=== Text block ===

Stark County Math and Science Students Test DNA with some help from SAMM
Who is SAMM? Or what is SAMM? And why does SAMM improve the rigor in advanced science education classes at East Canton High School?
SAMM — Science and Math on the Move — is a program run for Stark County’s math students and science students that, among many features, loans sophisticated scientific equipment to schools for math and science classes that otherwise might not be able to afford it. Lisa Gothard, Advanced Placement and dual-credit science teacher at East Canton High, says that her students “are taking math and science courses they could not take without SAMM equipment.” That’s because the rigor of these college-credit courses require the use of sophisticated devices such as a gas chromatograph and gel electrophoresis equipment. She says that East Canton High could not afford to buy the equipment.

=== Source material ===

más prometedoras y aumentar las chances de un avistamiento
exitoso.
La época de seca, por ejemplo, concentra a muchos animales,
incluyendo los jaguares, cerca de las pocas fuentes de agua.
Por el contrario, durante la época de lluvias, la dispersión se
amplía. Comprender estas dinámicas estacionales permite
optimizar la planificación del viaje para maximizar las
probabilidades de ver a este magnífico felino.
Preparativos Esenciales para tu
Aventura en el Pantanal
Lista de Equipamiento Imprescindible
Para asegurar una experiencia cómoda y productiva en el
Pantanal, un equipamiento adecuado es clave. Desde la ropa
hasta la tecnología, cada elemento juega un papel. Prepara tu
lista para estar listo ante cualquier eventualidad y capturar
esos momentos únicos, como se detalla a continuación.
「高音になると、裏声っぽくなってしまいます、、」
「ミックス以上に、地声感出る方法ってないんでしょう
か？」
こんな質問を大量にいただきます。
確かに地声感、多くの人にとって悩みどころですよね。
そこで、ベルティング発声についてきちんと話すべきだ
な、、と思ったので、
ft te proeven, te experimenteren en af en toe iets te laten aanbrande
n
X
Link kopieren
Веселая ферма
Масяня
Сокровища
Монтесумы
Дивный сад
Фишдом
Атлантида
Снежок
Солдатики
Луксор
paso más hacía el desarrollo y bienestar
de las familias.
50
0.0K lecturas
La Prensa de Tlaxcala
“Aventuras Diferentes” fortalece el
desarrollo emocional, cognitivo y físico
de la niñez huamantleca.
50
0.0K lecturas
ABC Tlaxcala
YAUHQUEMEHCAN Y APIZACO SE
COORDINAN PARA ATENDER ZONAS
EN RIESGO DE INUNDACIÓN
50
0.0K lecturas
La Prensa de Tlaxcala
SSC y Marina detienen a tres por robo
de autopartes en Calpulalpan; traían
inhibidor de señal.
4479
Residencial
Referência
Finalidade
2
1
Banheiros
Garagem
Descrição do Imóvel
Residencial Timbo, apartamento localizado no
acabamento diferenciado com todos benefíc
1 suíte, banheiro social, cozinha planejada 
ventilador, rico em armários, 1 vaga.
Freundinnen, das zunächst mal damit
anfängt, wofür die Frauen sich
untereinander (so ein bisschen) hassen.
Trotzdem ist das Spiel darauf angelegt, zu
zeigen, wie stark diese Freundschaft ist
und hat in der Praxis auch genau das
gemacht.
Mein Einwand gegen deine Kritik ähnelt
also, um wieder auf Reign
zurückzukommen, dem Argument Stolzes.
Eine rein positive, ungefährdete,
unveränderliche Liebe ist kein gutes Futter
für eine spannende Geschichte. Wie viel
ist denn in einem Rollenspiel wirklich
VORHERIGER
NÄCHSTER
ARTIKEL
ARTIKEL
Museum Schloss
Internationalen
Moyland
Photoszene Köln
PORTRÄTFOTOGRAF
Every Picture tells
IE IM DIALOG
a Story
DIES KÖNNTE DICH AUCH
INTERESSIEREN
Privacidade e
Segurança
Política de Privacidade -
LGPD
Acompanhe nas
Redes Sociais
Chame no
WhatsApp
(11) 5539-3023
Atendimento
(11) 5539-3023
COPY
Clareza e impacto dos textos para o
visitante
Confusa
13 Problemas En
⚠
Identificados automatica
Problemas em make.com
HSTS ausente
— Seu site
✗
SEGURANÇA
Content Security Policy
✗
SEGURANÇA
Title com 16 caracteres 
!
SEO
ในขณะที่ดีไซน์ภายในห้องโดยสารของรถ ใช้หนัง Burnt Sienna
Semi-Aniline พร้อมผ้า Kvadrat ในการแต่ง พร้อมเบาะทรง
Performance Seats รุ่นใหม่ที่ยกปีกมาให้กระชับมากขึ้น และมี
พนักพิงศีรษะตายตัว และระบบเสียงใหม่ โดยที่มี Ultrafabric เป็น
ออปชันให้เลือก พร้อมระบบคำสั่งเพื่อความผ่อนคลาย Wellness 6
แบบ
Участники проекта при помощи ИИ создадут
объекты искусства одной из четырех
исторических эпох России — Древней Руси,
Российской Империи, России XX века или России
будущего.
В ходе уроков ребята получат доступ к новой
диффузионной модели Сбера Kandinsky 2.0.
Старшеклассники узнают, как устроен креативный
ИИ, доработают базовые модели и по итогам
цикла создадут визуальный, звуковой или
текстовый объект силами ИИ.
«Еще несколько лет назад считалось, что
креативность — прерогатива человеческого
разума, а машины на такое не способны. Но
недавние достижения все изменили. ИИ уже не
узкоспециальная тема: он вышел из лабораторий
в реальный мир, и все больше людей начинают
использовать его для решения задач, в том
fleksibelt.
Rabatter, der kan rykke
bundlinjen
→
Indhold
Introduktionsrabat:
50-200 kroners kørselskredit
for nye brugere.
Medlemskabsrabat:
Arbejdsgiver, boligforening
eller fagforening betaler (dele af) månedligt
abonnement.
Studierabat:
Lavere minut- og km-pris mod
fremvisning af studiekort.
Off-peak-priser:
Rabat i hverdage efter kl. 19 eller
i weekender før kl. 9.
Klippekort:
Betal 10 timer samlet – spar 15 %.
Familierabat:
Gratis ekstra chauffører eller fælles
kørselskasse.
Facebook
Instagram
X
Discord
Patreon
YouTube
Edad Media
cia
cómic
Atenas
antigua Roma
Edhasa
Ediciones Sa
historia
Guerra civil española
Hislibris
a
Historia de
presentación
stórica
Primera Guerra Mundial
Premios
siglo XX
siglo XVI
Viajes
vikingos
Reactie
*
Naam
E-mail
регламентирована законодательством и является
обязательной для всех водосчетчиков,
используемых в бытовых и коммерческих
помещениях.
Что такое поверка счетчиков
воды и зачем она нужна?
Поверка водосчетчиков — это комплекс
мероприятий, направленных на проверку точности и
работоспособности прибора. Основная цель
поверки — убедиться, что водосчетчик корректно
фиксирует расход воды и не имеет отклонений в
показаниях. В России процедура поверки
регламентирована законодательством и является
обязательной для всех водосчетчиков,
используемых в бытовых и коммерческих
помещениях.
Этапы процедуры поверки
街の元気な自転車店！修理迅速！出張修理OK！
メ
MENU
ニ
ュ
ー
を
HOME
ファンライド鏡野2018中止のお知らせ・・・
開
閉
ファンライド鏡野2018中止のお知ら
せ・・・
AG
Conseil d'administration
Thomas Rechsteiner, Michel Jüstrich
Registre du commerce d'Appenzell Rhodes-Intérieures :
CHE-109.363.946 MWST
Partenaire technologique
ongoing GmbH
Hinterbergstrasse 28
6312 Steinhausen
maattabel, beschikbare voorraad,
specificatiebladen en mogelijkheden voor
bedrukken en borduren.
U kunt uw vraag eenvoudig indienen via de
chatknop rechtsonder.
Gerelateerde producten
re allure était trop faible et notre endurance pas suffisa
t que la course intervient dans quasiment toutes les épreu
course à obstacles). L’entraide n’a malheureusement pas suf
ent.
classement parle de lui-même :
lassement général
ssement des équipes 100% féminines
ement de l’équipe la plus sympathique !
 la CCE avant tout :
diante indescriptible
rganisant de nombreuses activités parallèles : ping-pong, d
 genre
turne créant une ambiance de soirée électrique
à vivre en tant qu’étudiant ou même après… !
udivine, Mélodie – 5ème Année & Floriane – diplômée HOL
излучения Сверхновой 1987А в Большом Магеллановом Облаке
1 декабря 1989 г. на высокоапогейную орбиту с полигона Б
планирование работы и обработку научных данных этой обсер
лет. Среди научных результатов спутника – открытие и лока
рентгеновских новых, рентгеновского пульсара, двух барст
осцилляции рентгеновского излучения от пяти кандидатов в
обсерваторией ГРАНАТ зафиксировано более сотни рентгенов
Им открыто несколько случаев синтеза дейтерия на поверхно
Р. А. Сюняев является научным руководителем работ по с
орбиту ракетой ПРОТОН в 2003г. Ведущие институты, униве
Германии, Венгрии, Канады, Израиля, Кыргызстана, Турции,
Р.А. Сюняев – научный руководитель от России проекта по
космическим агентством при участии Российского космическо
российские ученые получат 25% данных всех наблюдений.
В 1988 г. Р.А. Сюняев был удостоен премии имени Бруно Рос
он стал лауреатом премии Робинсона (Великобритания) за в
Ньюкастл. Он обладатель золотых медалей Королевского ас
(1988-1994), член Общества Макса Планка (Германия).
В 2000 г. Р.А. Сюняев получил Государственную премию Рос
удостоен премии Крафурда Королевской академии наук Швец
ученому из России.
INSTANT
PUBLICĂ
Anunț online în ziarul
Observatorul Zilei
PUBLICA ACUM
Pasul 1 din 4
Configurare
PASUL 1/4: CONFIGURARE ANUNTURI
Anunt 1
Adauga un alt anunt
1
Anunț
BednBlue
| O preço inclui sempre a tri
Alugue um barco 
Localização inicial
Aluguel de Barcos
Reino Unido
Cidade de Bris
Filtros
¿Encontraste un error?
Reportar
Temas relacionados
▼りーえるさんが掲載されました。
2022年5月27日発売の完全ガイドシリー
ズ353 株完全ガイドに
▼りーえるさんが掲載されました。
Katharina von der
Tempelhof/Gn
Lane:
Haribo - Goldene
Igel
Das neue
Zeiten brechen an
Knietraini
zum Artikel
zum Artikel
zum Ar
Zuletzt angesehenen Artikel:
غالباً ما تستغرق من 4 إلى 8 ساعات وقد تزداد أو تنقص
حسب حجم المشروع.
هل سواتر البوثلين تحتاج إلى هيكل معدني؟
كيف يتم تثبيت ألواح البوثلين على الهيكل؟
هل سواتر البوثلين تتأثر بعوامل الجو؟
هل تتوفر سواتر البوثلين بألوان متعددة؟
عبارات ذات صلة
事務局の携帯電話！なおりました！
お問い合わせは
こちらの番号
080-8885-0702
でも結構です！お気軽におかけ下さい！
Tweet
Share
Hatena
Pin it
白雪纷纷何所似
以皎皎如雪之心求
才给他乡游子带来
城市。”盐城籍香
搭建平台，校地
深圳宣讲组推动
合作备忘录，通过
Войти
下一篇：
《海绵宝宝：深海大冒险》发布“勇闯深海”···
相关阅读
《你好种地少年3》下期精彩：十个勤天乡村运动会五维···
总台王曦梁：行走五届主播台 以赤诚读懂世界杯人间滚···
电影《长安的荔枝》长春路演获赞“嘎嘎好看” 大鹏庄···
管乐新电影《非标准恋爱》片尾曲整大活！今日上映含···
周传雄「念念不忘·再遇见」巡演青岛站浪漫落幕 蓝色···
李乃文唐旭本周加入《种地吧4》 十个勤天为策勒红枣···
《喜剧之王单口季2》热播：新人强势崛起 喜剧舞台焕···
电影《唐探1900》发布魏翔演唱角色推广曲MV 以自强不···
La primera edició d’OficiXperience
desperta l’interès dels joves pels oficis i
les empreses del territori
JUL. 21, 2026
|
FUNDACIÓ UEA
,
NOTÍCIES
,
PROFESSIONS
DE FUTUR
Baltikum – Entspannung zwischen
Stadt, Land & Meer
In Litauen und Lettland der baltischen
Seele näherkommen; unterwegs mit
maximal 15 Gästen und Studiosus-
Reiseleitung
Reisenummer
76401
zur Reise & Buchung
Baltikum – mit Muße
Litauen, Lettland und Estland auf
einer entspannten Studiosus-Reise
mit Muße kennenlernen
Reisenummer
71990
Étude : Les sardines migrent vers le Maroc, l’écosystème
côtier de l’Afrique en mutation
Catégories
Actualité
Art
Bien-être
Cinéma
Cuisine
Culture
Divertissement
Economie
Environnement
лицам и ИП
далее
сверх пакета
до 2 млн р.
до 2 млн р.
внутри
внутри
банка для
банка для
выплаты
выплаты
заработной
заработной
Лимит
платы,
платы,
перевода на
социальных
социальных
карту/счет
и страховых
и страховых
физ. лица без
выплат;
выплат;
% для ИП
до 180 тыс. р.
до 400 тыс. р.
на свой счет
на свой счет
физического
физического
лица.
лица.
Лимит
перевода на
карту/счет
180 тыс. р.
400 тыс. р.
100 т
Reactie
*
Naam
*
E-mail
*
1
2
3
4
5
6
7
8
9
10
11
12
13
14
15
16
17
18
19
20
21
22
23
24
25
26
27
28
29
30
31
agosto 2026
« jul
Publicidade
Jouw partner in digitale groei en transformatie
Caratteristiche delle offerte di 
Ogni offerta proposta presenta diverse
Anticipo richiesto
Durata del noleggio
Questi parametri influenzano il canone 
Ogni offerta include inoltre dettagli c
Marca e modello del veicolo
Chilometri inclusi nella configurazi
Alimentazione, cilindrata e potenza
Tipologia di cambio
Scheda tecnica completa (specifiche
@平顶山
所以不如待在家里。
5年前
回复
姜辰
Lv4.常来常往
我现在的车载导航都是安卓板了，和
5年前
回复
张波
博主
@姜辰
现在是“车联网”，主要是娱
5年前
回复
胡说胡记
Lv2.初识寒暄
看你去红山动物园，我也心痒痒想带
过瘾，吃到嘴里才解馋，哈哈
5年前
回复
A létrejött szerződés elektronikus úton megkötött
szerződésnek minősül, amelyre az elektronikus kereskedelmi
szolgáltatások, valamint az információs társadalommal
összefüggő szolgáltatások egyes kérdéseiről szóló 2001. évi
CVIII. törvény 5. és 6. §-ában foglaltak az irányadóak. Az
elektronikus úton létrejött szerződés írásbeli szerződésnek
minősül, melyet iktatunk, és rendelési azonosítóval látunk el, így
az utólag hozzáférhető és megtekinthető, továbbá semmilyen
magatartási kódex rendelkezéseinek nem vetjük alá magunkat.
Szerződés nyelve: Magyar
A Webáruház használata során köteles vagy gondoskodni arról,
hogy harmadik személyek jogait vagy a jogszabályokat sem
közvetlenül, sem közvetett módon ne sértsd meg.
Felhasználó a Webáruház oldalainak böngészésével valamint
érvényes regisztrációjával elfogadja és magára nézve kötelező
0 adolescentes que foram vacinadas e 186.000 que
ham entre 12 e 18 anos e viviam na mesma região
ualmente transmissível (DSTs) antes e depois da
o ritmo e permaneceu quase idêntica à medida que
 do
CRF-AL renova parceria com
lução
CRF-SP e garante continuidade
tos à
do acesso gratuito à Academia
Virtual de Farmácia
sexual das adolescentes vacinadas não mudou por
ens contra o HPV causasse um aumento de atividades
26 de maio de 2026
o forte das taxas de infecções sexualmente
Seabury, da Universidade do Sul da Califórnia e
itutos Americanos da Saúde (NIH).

===

◆ **Tasks to complete**:
a – In the article about SAMM, what does the name SAMM stand for?
b – Continue the article about SAMM, starting after its last sentence.

◆ **Task responses**:
a – Science and Math on the Move

b –
SAMM provides sophisticated scientific equipment for science and math students in Stark County
A gas chromatograph allows students to identify and analyze the various elements in a chemical compound. Gel electrophoresis allows students to analyze and match DNA samples. During a lesson this year in Ms. Gothard’s class, the science students used gel electrophoresis techniques to analyze two DNA samples and match them against the DNA of a fictitious criminal suspect, just as a police crime lab would do.
That doesn’t necessarily mean Ms. Gothard is training criminologists. “It’s just a molecular biology technique that every molecular biology student should know.” Which is why she has to teach it in order for her biology students to prepare adequately for the Advanced Placement test that could earn them college credit. Loaned SAMM equipment also enables her science students to participate in rigorous work for science fairs.
This is a story that could be repeated at high schools throughout Stark County. The origins of SAMM go back nearly 16 years. It was in 1994 that Jack Timken of the Timken Foundation talked to the Science and Math Council of the Education Enhancement Partnership (now the Stark Education Partnership) about the lending of sophisticated scientific equipment to schools. Such projects were being operated at that time by Juniata College in Huntingdon, Pa., and at Purdue University in West Lafayette, Ind. These programs loaned equipment to high schools around the college and university.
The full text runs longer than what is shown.